What has been the secret to success for you guys on the road, now that you’ve won six in a row away from LA?

“I think it’s just resiliency, like tonight we were down and we never gave up. That’s pretty much the way we’ve play all year — we get down a goal or two and we just never say die; it’s worked out really well for us.”

Anze Kopitar:

Talking about the successful road trip…

“If somebody would say (before the road trip) that we were going to be 4-1, I think everybody would pretty much take that; being 5-0 it’s obviously great. I think now it’s time to bring that attitude and that energy at home because we have to start winning some home games too.”

How big was the goal scored late in the second period, instead of being down two goals, it’s only one?

“It was huge. It’s something that, always when you get a goal in the last minute of a period it’s great; they have something to think about in the locker room during intermission and that gave us a little boost. I thought we came out a little stronger in the third period and we definitely shot the puck a little more; and it paid off for us.”

Did you know that this is the first time the Kings have gone 5-0 on a road trip in history?

“That was the first time? That’s great then (smiles), we’re making history. We’ve been playing some decent hockey, right from the first game of this road trip I thought we were playing good hockey and now it’s paying off for us. Maybe we weren’t the better team out there tonight, but we’ll take it every time; two points is two points.”

When you’re winning, this is the kind of stuff that happens right?

“Exactly; and with the opposite, when you’re struggling you can shoot 50 shots and still lose the game — its funny how the game goes. But like I said we’ll definitely take these two points and go home.”

Can you talk about the winning power play goal?
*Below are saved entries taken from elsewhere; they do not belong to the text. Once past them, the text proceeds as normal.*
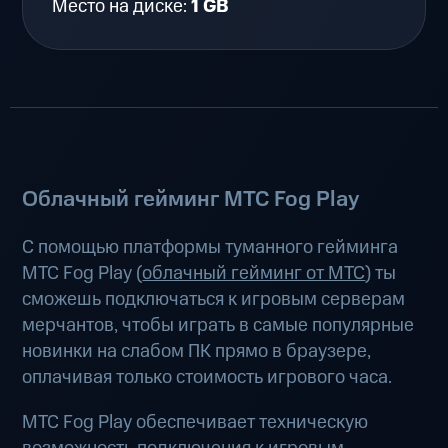
Место на диске:
1 GB
Облачный гейминг МТС Fog Play
С помощью платформы туманного гейминга
МТС Fog Play (
облачный гейминг от МТС
) ты
сможешь подключаться к игровым серверам
мерчантов, чтобы играть в самые популярные
новинки на слабом ПК прямо в браузере,
оплачивая только стоимость игрового часа.
МТС Fog Play обеспечивает техническую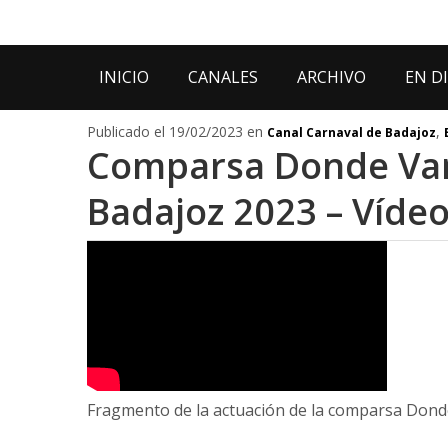
INICIO
CANALES
ARCHIVO
EN D
Publicado el 19/02/2023 en
,
Canal Carnaval de Badajoz
Comparsa Donde Vam
Badajoz 2023 – Víde
Fragmento de la actuación de la comparsa Donde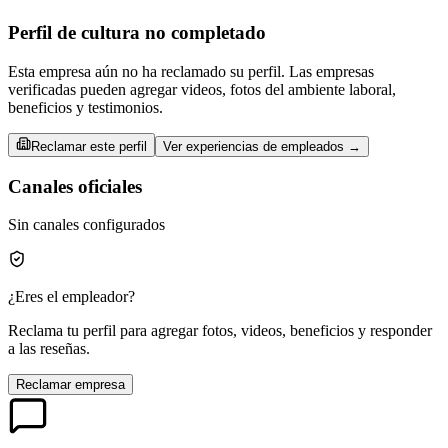
Perfil de cultura no completado
Esta empresa aún no ha reclamado su perfil. Las empresas
verificadas pueden agregar videos, fotos del ambiente laboral,
beneficios y testimonios.
Reclamar este perfil
Ver experiencias de empleados →
Canales oficiales
Sin canales configurados
¿Eres el empleador?
Reclama tu perfil para agregar fotos, videos, beneficios y responder
a las reseñas.
Reclamar empresa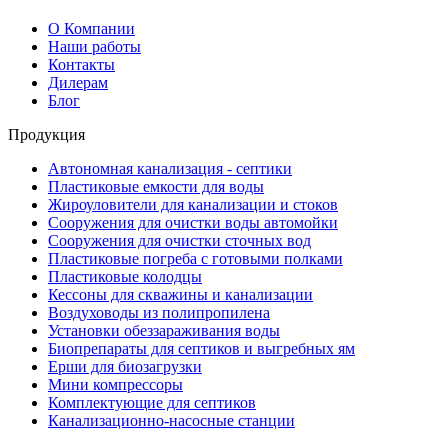
О Компании
Наши работы
Контакты
Дилерам
Блог
Продукция
Автономная канализация - септики
Пластиковые емкости для воды
Жироуловители для канализации и стоков
Сооружения для очистки воды автомойки
Сооружения для очистки сточных вод
Пластиковые погреба с готовыми полками
Пластиковые колодцы
Кессоны для скважины и канализации
Воздуховоды из полипропилена
Установки обеззараживания воды
Биопрепараты для септиков и выгребных ям
Ерши для биозагрузки
Мини компрессоры
Комплектующие для септиков
Канализационно-насосные станции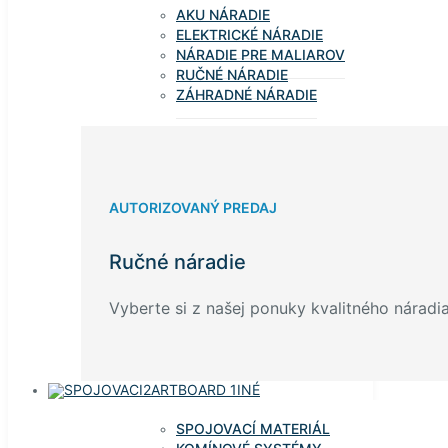
AKU NÁRADIE
ELEKTRICKÉ NÁRADIE
NÁRADIE PRE MALIAROV
RUČNÉ NÁRADIE
ZÁHRADNÉ NÁRADIE
AUTORIZOVANÝ PREDAJ
Ručné náradie
Vyberte si z našej ponuky kvalitného náradia
INÉ
SPOJOVACÍ MATERIÁL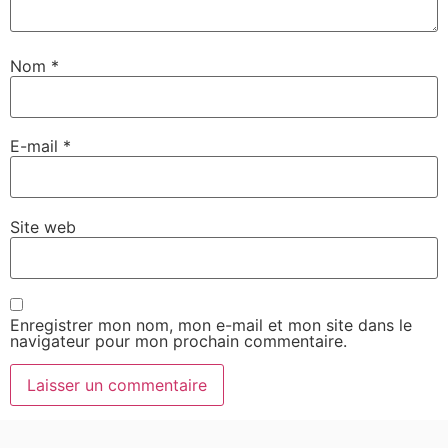
Nom
*
E-mail
*
Site web
Enregistrer mon nom, mon e-mail et mon site dans le
navigateur pour mon prochain commentaire.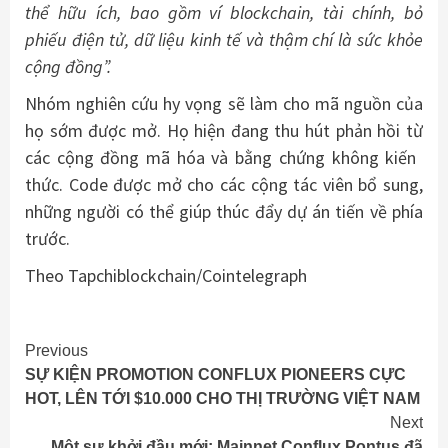
thể hữu ích, bao gồm ví blockchain, tài chính, bỏ
phiếu điện tử, dữ liệu kinh tế và thậm chí là sức khỏe
cộng đồng”.
Nhóm nghiên cứu hy vọng sẽ làm cho mã nguồn của
họ sớm được mở. Họ hiện đang thu hút phản hồi từ
các cộng đồng mã hóa và bằng chứng không kiến ​​
thức. Code được mở cho các cộng tác viên bổ sung,
những người có thể giúp thúc đẩy dự án tiến về phía
trước.
Theo Tapchiblockchain/Cointelegraph
Continue
Previous
SỰ KIỆN PROMOTION CONFLUX PIONEERS CỰC
Reading
HOT, LÊN TỚI $10.000 CHO THỊ TRƯỜNG VIỆT NAM
Next
Một sự khởi đầu mới: Mainnet Conflux Pontus đã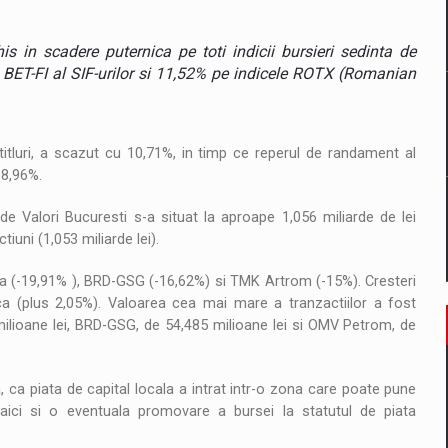
il pentru comanda intr-o gama extinsa de variante atragatoare
in scadere puternica pe toti indicii bursieri sedinta de
le BET-FI al SIF-urilor si 11,52% pe indicele ROTX (Romanian
 Demand
 titluri, a scazut cu 10,71%, in timp ce reperul de randament al
 8,96%.
de Valori Bucuresti s-a situat la aproape 1,056 miliarde de lei
iuni (1,053 miliarde lei).
a (-19,91% ), BRD-GSG (-16,62%) si TMK Artrom (-15%). Cresteri
ca (plus 2,05%). Valoarea cea mai mare a tranzactiilor a fost
 milioane lei, BRD-GSG, de 54,485 milioane lei si OMV Petrom, de
ca piata de capital locala a intrat intr-o zona care poate pune
d aici si o eventuala promovare a bursei la statutul de piata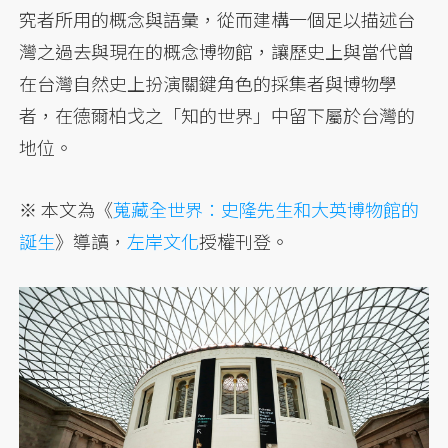
究者所用的概念與語彙，從而建構一個足以描述台
灣之過去與現在的概念博物館，讓歷史上與當代曾
在台灣自然史上扮演關鍵角色的採集者與博物學
者，在德爾柏戈之「知的世界」中留下屬於台灣的
地位。
※ 本文為《
蒐藏全世界：史隆先生和大英博物館的
誕生
》導讀，
左岸文化
授權刊登。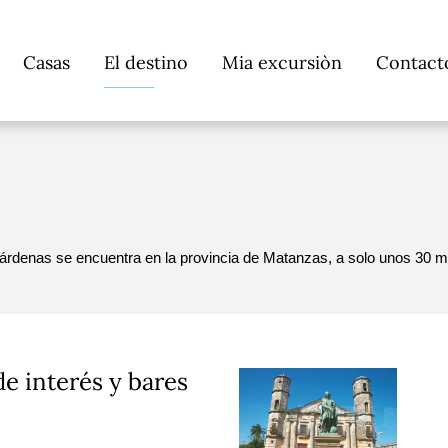
Saltar
Casas
El destino
Mia excursiòn
Contact
navegación
denas se encuentra en la provincia de Matanzas, a solo unos 30 min
de interés y bares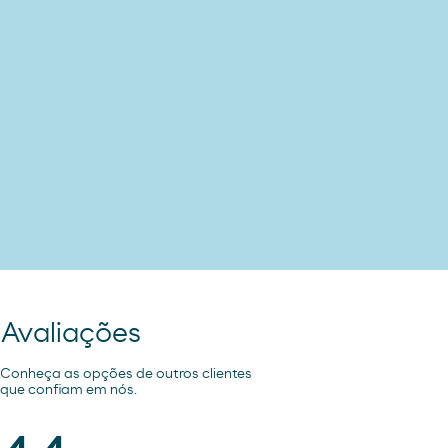
Avaliações
Conheça as opções de outros clientes
que confiam em nós.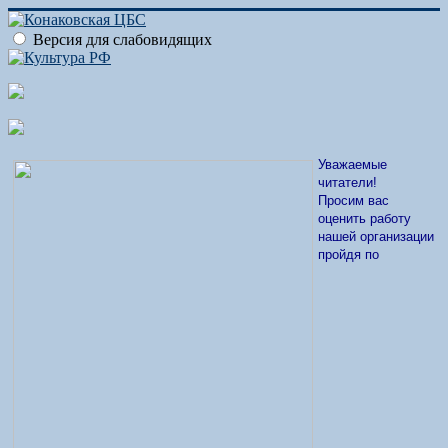
Версия для слабовидящих
Уважаемые
читатели!
Просим вас
оценить работу
нашей организации
пройдя по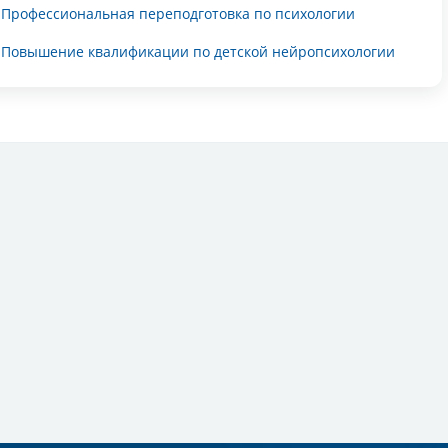
Профессиональная переподготовка по психологии
Повышение квалификации по детской нейропсихологии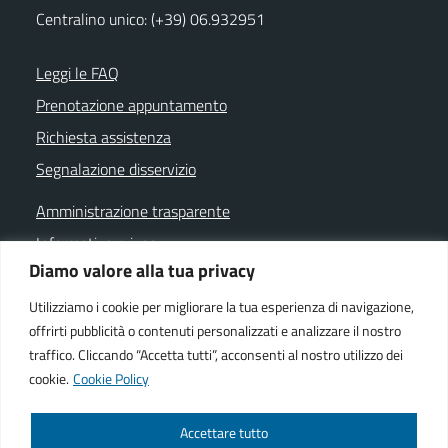
Centralino unico: (+39) 06.932951
Leggi le FAQ
Prenotazione appuntamento
Richiesta assistenza
Segnalazione disservizio
Amministrazione trasparente
Informativa privacy
Diamo valore alla tua privacy
Note legali
Dichiarazione di accessibilità
Utilizziamo i cookie per migliorare la tua esperienza di navigazione,
offrirti pubblicità o contenuti personalizzati e analizzare il nostro
Cookie policy
traffico. Cliccando “Accetta tutti”, acconsenti al nostro utilizzo dei
cookie.
Cookie Policy
SEGUICI SU
Accettare tutto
“We were moving the puck around and just trying to get shots. They play a pretty tight box and obviously with Marty in the net they have a world-class goaltender. There’s not a whole lot you can do but shoot the puck, so Drew found a lane there, ripped it and luckily for us it went in.”

Was it a point of emphasis to get bodies in front of Brodeur tonight?

“Yeah, absolutely; we have one of the best in the league I think with Ryan Smyth — he’s really stingy around the net. (Dustin) Brown is in there too, he’s a decent screener too. At that point, especially at that time of the game, you just want to get bodies in front and shots at the net.”

Jacques Lemaire:

Two key things that went wrong tonight?

“The last two goals, the penalty. Not just to let Doughty shoot on the PK and the penalty.”

You had two PP’s when you were still leading by one, did you think the guys worked it with enough intensity?

“We still had good chances; we had good chances to put the game away, but the goalie was good and made some good saves. We could’ve been a little better on certain plays there, but as I said we had our chances.”

You had a 2-0 lead late in the second period, was it a bad play by (Mike) Mottau that led to their first goal?

“Yeah, that will happen though. You can recover and we did; things like that will happen, this doesn’t bother me at all.”

Do you think Marty could have stopped the tying goal?

“He could have stopped that, definitely; a shot from the side that I know there’s a guy in front of him — but I always say when you’re due to lose, there’s something like that that will get in the net, some shots like that. When everyone is confident, those goals just don’t happen.”

What do you tell the guys to get them to recover (from this)?

“Well I have to talk to myself first; that’s a loss that I still didn’t digest so we’ll see tomorrow.”